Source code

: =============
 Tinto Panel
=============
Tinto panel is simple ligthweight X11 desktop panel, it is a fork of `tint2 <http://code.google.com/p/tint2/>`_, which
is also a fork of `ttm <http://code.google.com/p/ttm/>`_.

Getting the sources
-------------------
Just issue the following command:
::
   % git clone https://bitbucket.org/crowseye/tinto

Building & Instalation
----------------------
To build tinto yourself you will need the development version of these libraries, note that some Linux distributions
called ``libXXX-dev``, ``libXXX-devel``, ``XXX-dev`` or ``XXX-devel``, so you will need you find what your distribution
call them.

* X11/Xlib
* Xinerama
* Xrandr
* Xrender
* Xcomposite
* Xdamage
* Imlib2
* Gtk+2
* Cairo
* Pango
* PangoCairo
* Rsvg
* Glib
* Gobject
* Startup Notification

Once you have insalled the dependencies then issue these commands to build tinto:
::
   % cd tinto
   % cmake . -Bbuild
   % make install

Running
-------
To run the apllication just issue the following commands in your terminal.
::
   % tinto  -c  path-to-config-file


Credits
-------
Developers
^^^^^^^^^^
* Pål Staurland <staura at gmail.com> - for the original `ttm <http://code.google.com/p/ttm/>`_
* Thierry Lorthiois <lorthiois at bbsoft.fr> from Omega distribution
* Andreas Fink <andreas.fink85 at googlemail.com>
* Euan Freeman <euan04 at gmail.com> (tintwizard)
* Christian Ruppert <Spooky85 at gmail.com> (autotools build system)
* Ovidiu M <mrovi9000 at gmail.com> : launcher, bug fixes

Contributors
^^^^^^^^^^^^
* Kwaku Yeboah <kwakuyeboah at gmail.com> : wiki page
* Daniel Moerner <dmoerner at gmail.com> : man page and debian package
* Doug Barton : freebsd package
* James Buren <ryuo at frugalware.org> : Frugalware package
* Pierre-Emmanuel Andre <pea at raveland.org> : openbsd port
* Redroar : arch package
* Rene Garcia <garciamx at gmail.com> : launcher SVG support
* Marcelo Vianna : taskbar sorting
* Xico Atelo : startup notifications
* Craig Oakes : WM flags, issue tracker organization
#####
> Work instructions: One line above contains "launcher, bug fixes". Output that line and each one after it, word for word, and nothing else.

> Output:
* Ovidiu M <mrovi9000 at gmail.com> : launcher, bug fixes

Contributors
^^^^^^^^^^^^
* Kwaku Yeboah <kwakuyeboah at gmail.com> : wiki page
* Daniel Moerner <dmoerner at gmail.com> : man page and debian package
* Doug Barton : freebsd package
* James Buren <ryuo at frugalware.org> : Frugalware package
* Pierre-Emmanuel Andre <pea at raveland.org> : openbsd port
* Redroar : arch package
* Rene Garcia <garciamx at gmail.com> : launcher SVG support
* Marcelo Vianna : taskbar sorting
* Xico Atelo : startup notifications
* Craig Oakes : WM flags, issue tracker organization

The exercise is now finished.